Written instruction A | List the field labels that appear in the comparison output shown in the pypgx forum thread.
Written instruction B | According to the pypgx forum thread, what are the "error" messages from the GeT-RM tutorial really?
Written instruction C | Proceed with the pypgx forum thread, writing on from its final line.

Given text |
I will come back to you about trying pypgx with conda install once I tested it out further.
Best regards, Peter
@Cyaneiss,
Please note that the "error" messages you received from the GeT-RM tutorial are actually warnings. They are fine. The fact that you obtained the SampleTable[Results]
file means everything worked well.
You can follow this section in the tutorial to make sure the results you got are accruate:
$ wget https://raw.githubusercontent.com/sbslee/pypgx-data/main/getrm-wgs-tutorial/grch37-CYP2D6-results.zip
$ pypgx compare-genotypes grch37-CYP2D6-pipeline/results.zip grch37-CYP2D6-results.zip
# Genotype
Total: 70
Compared: 70
Concordance: 1.000 (70/70)
# CNV
Total: 70
Compared: 70
Concordance: 1.000 (70/70)
@Cyaneiss,
Please note that the "error" messages you received from the GeT-RM tutorial are actually warnings. They are fine. The fact that you obtained the
SampleTable[Results]
file means everything worked well.
Thank you for the clarification. I thought these warnings were part of what caused my initial error. I get 100% concordance after using compare-genotypes, as you said. So the problem isn't caused by the installation itself. Do you maybe have an idea of what causes the error ?

Given material |
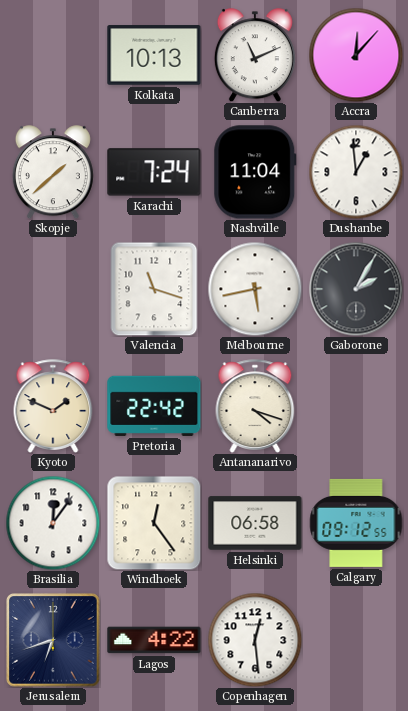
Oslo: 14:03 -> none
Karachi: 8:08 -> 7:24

Result A | Total, Compared, Concordance

Result B | They are warnings, and they are fine.

Result C |
Concerning my tries with installing and running PyPGx with conda, I tried the solution you linked me to (both with v0.15.0 and v0.25.0 of PyPGx), but got the following error :
(base) user:~/Documents/JCB/pypgx/bamSophia$ conda create -n pypgx -c bioconda conda-forge pypgx=0.15.0 fuc=0.33.1
Channels:
- bioconda
- defaults
Platform: linux-64
Collecting package metadata (repodata.json): done
Solving environment: failed
LibMambaUnsatisfiableError: Encountered problems while solving:
- nothing provides matplotlib-venn needed by fuc-0.33.1-pyh5e36f6f_0
- nothing provides requested conda-forge
Could not solve for environment specs
The following packages are incompatible
├─ conda-forge does not exist (perhaps a typo or a missing channel);
└─ fuc 0.33.1** is not installable because it requires
└─ matplotlib-venn, which does not exist (perhaps a missing channel).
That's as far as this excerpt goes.